While presumably a general feature of the Global History of the Present series and beyond Öktem's control, it is nonetheless a shame that such a frequently revealing scholarly book does not contain any specific references or citations (it does contain a bibliographical list of sources at the end). There were many interesting points that this reviewer would have liked to follow up. In some cases, references would also bolster Öktem's case on controversial issues, as when he claims it is now "an established fact" that anti-Alevi violence in Kahramanmaraş in 1978 was "planned by groups within the army." Given that any such conspiracies will almost always be associated with claims and counterclaims and the number of instances in which Öktem blames developments on clandestine guardian state action, references to the evidence for such established facts would have been welcome.

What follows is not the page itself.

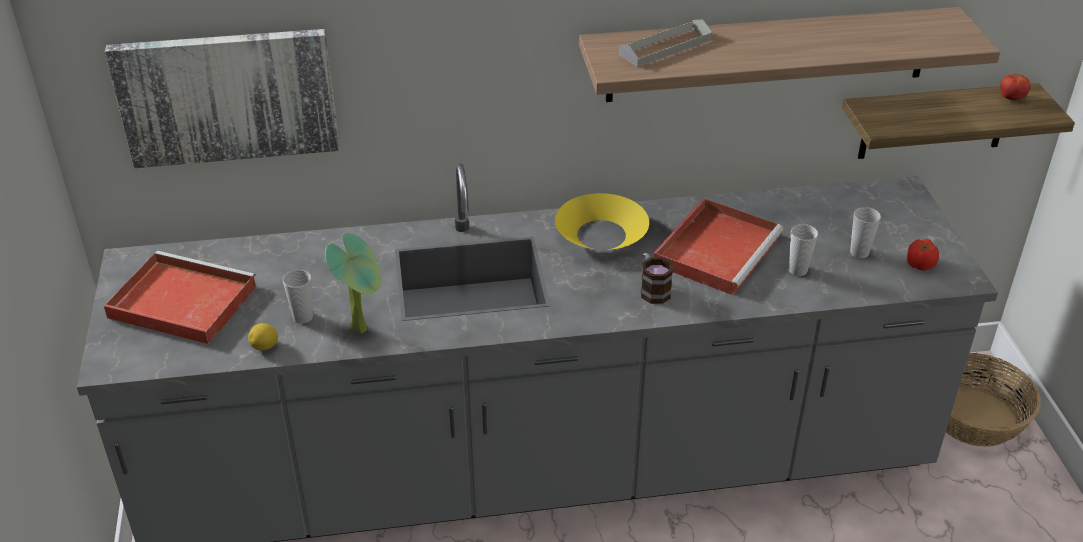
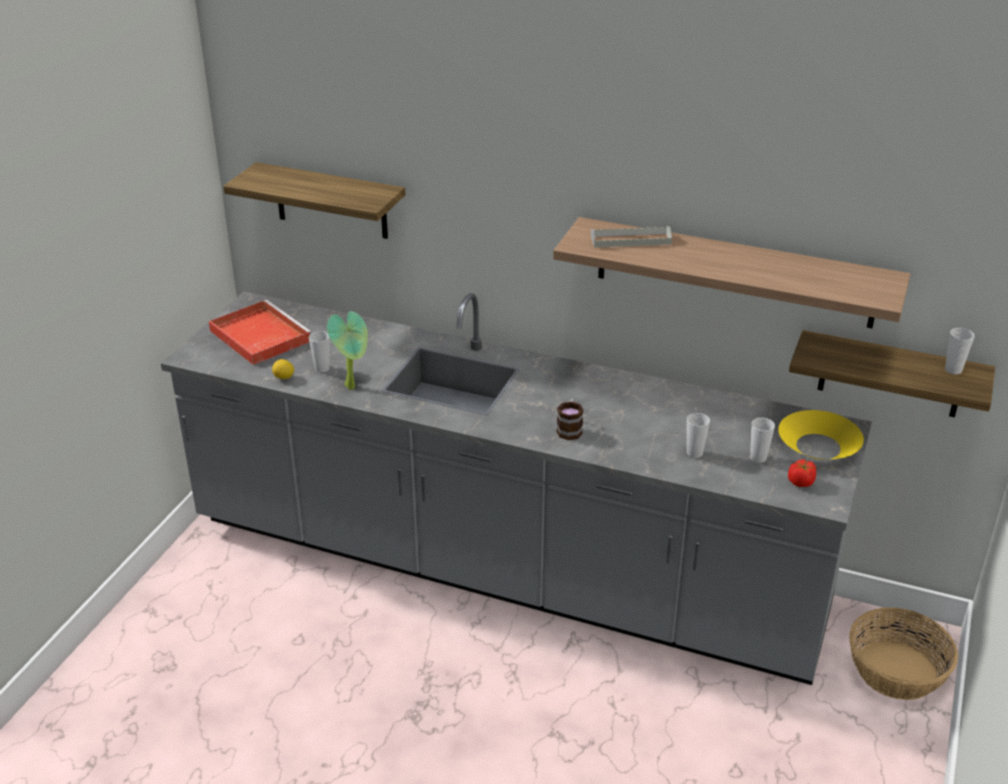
camera: 30 degrees right, 5 degrees down
picture [105,29,340,168] -> shelf [223,162,405,239]
yellow bowl [555,193,649,250] -> yellow bowl moved to [778,410,864,460]
red tray [653,198,784,295] -> none
tomato [1000,74,1031,100] -> cup [945,328,975,374]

The behind-the-scenes and often highly controversial nature of the manipulations on which the book focuses presents challenges, particularly when dealing with near-contemporary events. In the introduction to the chapter on the first years of the AKP's second term, Öktem writes that "it is close to impossible to distinguish truth from fiction and fact from manipulation" when examining issues such as the Ergenekon and other conspiracy investigations, which AKP opponents claim are politically motivated witch hunts. Despite this, at times he seems to sometimes take the truth of still hotly disputed claims for granted. He writes that "a continuous media campaign of misinformation led many to believe that most of the [Ergenekon] charges were fabricated," something that Öktem (unavoidably, given the scope and complexity of the case) does not actually show to be false and which many observers would still argue to be more or less true with respect to some of its more controversial charges (though he also usefully points out instances where the case has shone light on abuses in the south-east in the 1990s that have often been forgotten in the focus on the case's charges against the enemies of the AKP). Öktem also describes the "revelations" of the "cynical blueprints of plots" in the alleged Kafes and Balyoz plots to have been "shocking for even critical observers," not giving space to the fact that many Turkey observers continue to argue that important elements of the Balyoz case, in particular, are crude fabrications.

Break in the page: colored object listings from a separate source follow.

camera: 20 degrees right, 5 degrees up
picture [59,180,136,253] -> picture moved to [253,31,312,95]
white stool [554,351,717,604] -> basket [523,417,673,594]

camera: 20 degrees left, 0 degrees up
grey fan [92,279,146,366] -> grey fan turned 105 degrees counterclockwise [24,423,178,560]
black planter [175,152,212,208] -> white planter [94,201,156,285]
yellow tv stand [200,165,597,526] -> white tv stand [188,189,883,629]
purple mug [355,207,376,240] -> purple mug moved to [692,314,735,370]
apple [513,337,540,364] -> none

This is not to say that the book is biased in favour of the AKP; Öktem also writes of the Ergenekon and other conspiracy trials: "There is little doubt that the government used the judiciary… in order to settle political scores." Nor is the issue that Öktem's interpretation of these developments is necessarily wrong. However — short of offering conclusive evidence to settle such debates — a fuller acknowledgement that the authorship of such plots remains the subject of considerable controversy might have been more judicious.

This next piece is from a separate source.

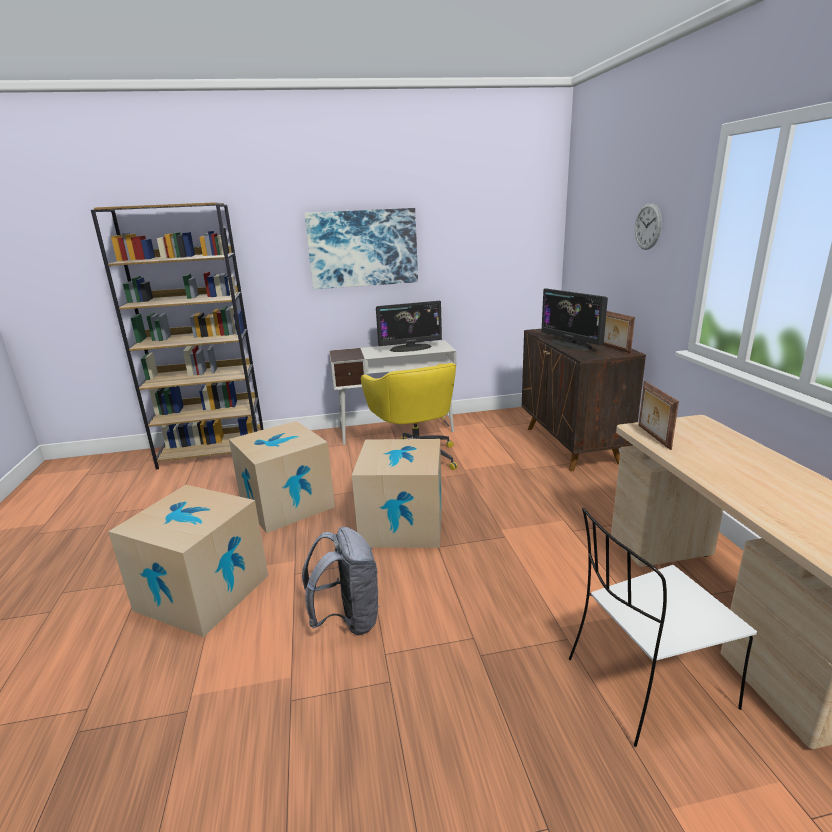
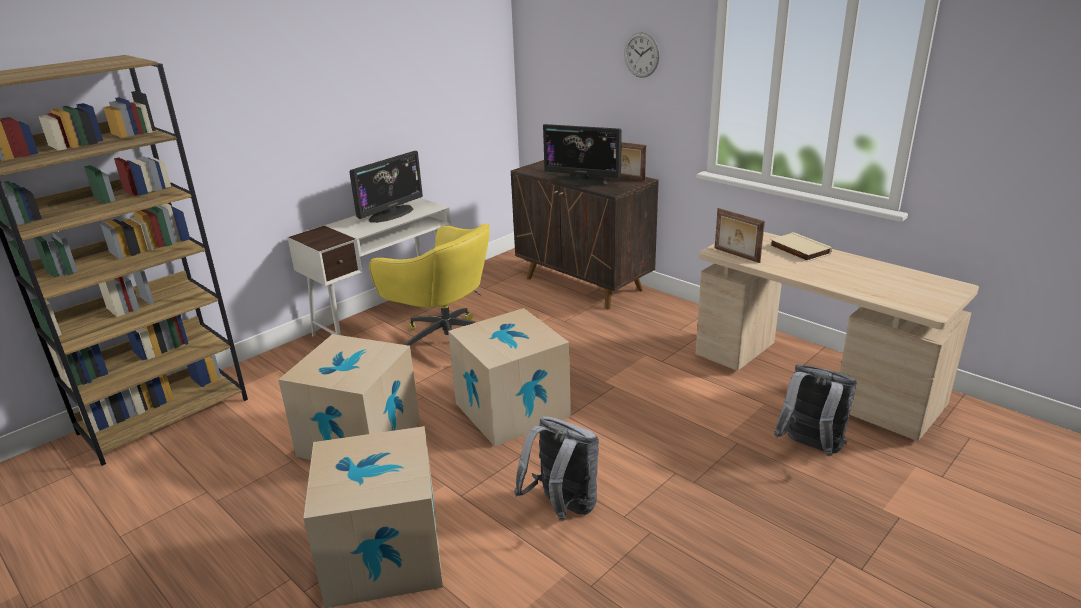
camera: 35 degrees left, 5 degrees up
picture [305,208,418,289] -> none
white chair [569,508,757,747] -> grey backpack [774,364,857,456]
none -> beige book [769,232,832,262]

Irrespective of such debates, which are nearly inevitable when dealing with the highly polarized world of contemporary Turkish politics and which are of course impossible to satisfactorily resolve in the restricted space of an introduction to contemporary Turkish history, Angry Nation is to be highly recommended. The book is well-structured and very readable, partly thanks to the fascinating subject matter, but also to Öktem's lively and impassioned style. The chapter on the 1990s and its section on deep state violence in the southeast is particularly vivid and fascinating in its description of how the conflict both divided Turkey into "two distinct territories with different legal and administrative arrangements" while simultaneously corrupting individuals and institutions in the west of the country. The author does an excellent job of synthesizing the major political, economic and social trends of the period, offering a clear vision of how certain threads have persisted and evolved throughout different periods, while also providing detailed and fascinating examinations of key events. Angry Nation is an excellent introduction to modern Turkey for general readers that will also be of great interest to specialists. Few other up-to-date books on general contemporary Turkish political history and the role of the guardians are available in English, fewer still with the analytical insight and passion that Öktem brings to the topic.